Un licenciement sera considéré comme discriminatoire et abusif, au sens de la LEg, s’il est donné suite aux déclarations de l’employée de vouloir des enfants ou se marier. Un congé peut être considéré comme abusif lorsqu’il est donné car le travailleur fait valoir de bonne foi des prétentions résultant du contrat de travail. Tel est le cas notamment lorsqu’une jeune mère fait usage de son droit au congé d’allaitement prévu par l’article 35a LTr. De même, lorsque l’employée voit son contrat de travail résilié car elle s’est plainte de harcèlement sexuel subi sur son lieu de travail, le licenciement pourra être considéré comme abusif et discriminatoire. L’employé victime d’une résiliation abusive peut se voir octroyer par le juge une indemnité d’un montant maximal de six mois de salaire.

Egalité de traitement Suisse-UE

Selon l’article 9 alinéa 1 de l’Annexe I de l’accord sur la libre circulation des personnes (ALCP), un travailleur ressortissant européen ne peut être traité différemment des collaborateurs nationaux en raison de sa nationalité notamment en matière de rémunération. Cette interdiction de discrimination est directement applicable dans les rapports entre employeurs et employés. Cette disposition est de nature impérative et l’employé ne peut pas y renoncer. L’employeur ne peut pas verser un salaire moins élevé à un frontalier en invoquant son pouvoir d’achat plus élevé. Cette mesure est discriminatoire car elle se base uniquement sur le domicile du collaborateur ce qui a pour effet de toucher directement les ressortissants de l’UE/AELE. Elle est ainsi contraire à l’ALCP. De plus, la fluctuation du taux de change fait partie du risque d’entreprise. Une mesure de l’employeur qui fait supporter un tel risque à un employé est illicite au sens de l’article 324 CO. Le versement du salaire en euros aux frontaliers est une discrimination indirecte qui est prohibée par l’ALCP. Cependant, dans deux cas exceptionnels, le Tribunal fédéral a rejeté les prétentions de travailleurs frontaliers ayant reçu leur salaire en euros. Suite à de graves difficultés économiques dues à la crise du franc fort, les entreprises avaient décidé de payer les salaires des frontaliers en euros afin de sauvegarder leurs emplois.

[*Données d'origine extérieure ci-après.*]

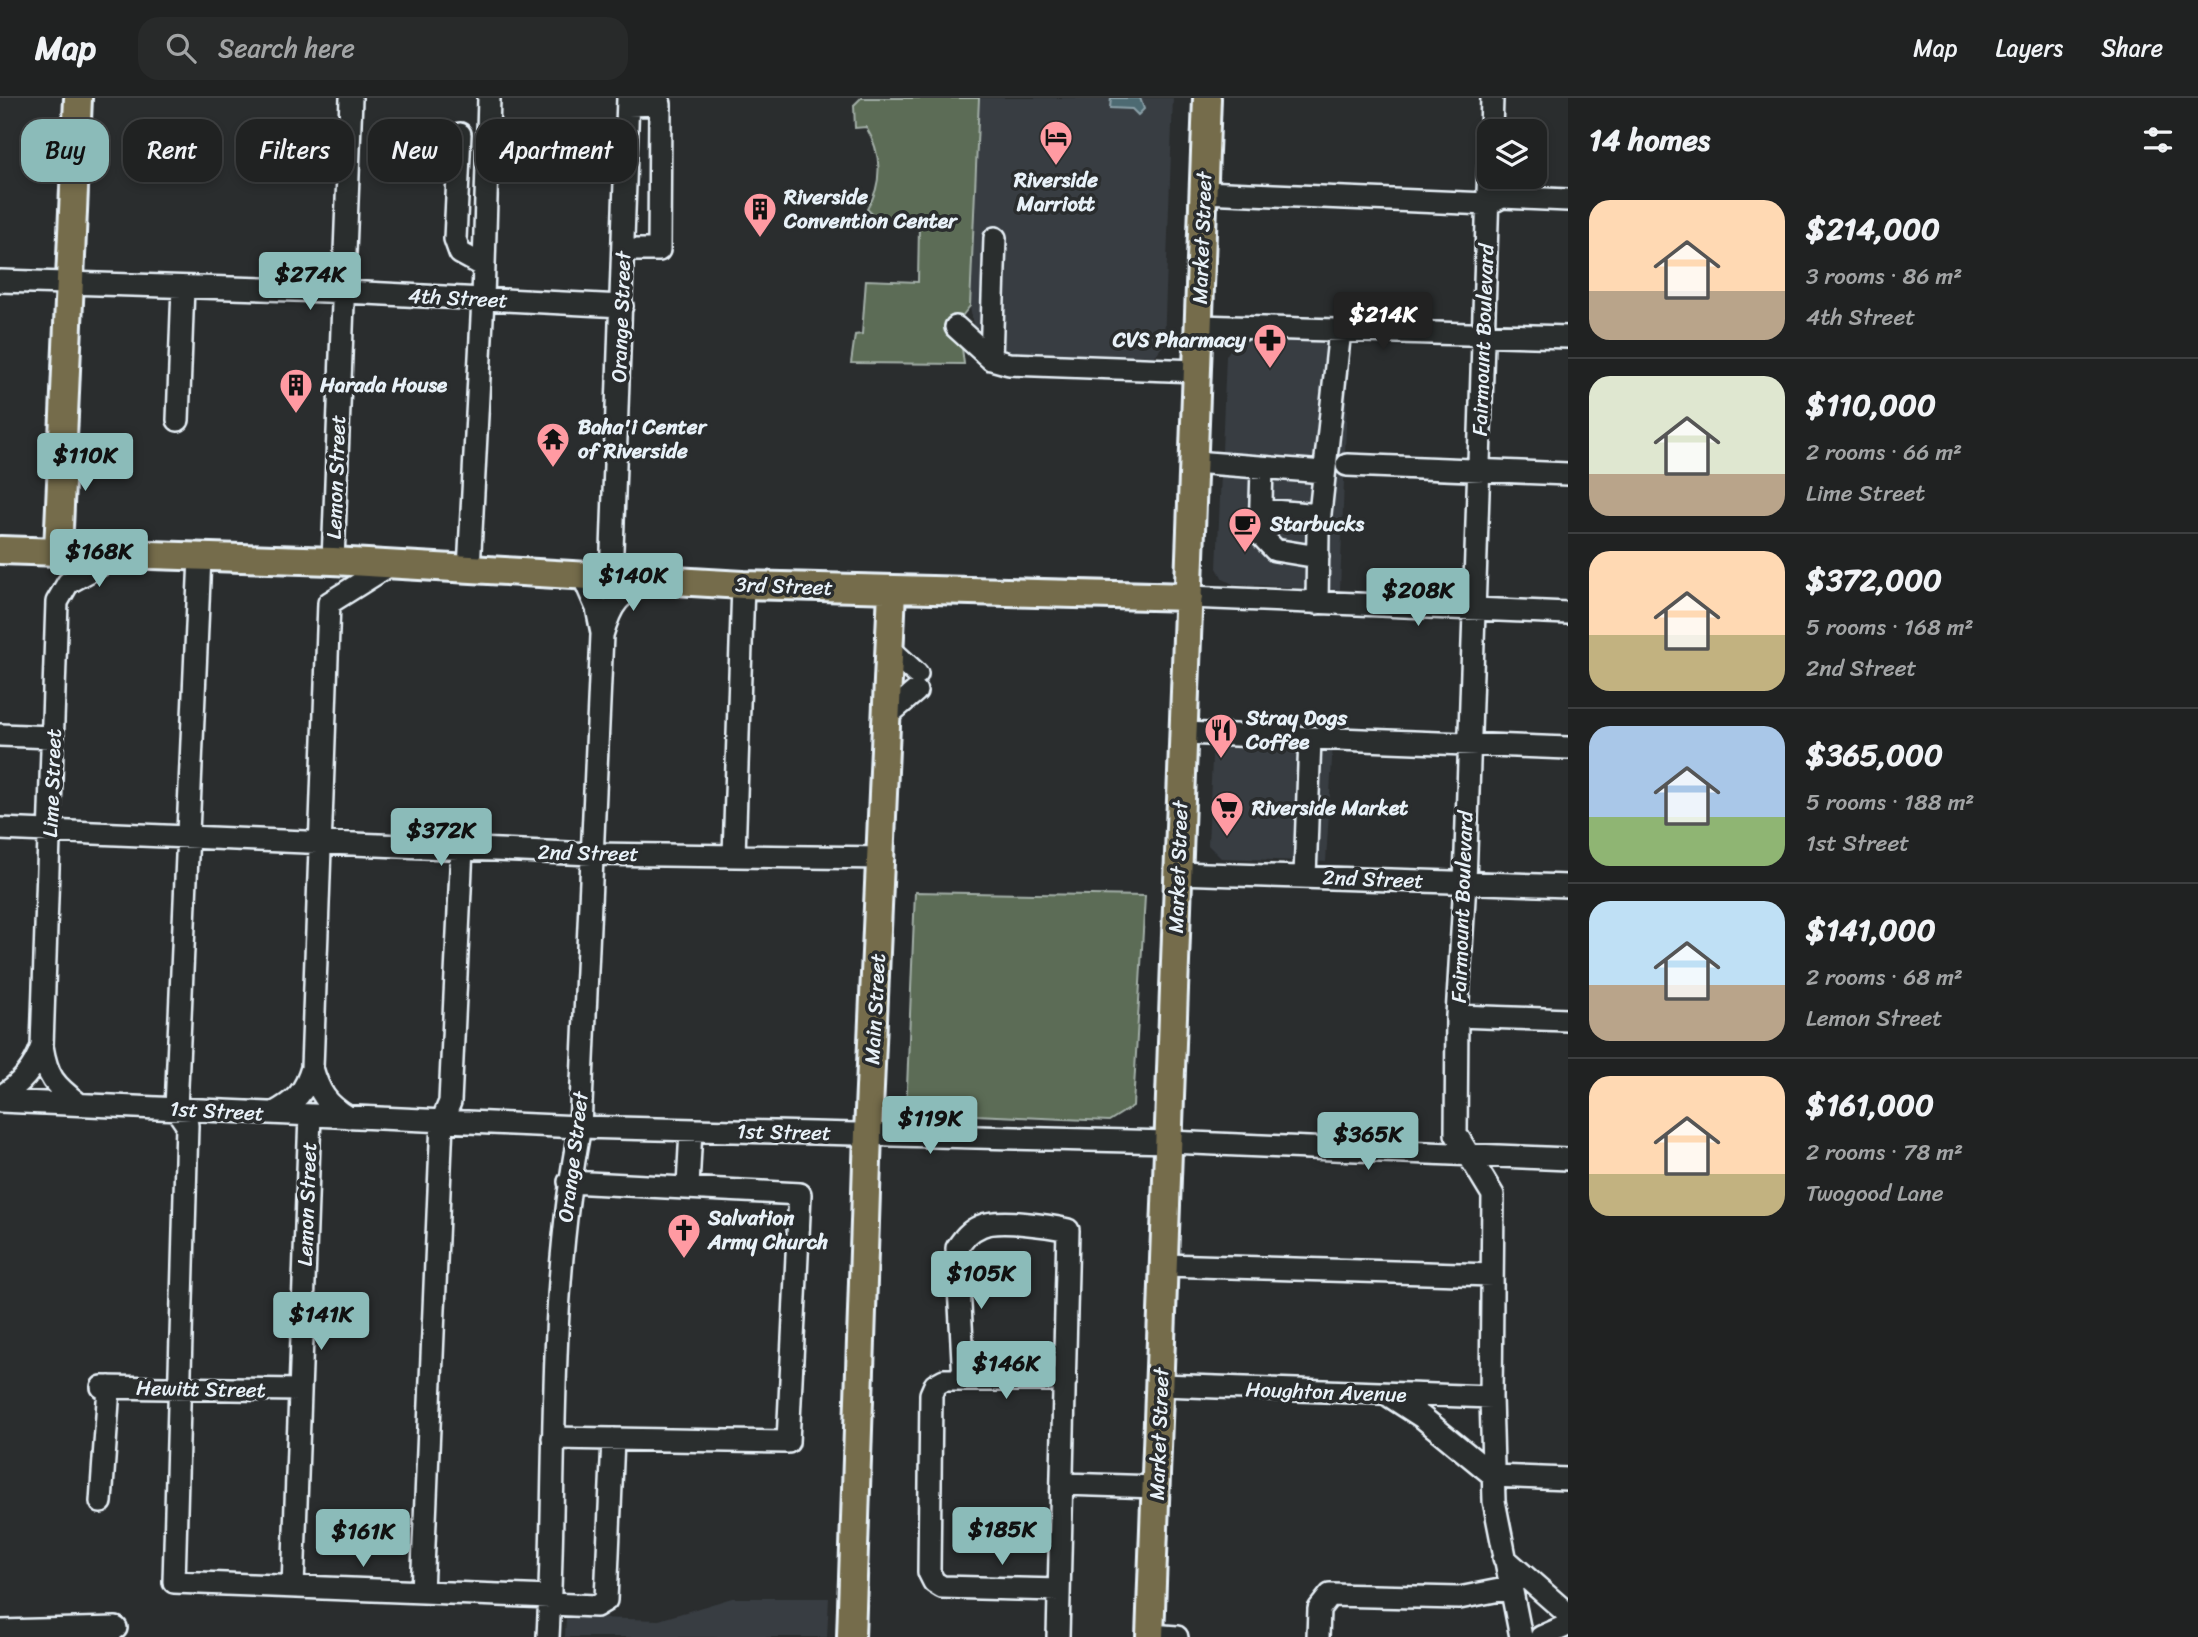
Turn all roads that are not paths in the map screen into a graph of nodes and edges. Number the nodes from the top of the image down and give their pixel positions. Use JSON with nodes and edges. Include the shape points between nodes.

Les deux entreprises ont payé le salaire en euros à un taux de change fictif, ce qui a entraîné une diminution notable de la rémunération des frontaliers par rapport aux ressortissants suisses. Les travailleurs avaient signé la modification du contrat. Ils avaient perçu leur salaire en euros pendant plusieurs années et ne l’ont contesté qu’après la résiliation de leur contrat de travail. Le Tribunal fédéral a considéré que, dans ces circonstances très particulières, il était abusif pour les employés d’exiger rétroactivement le paiement de la différence de salaire.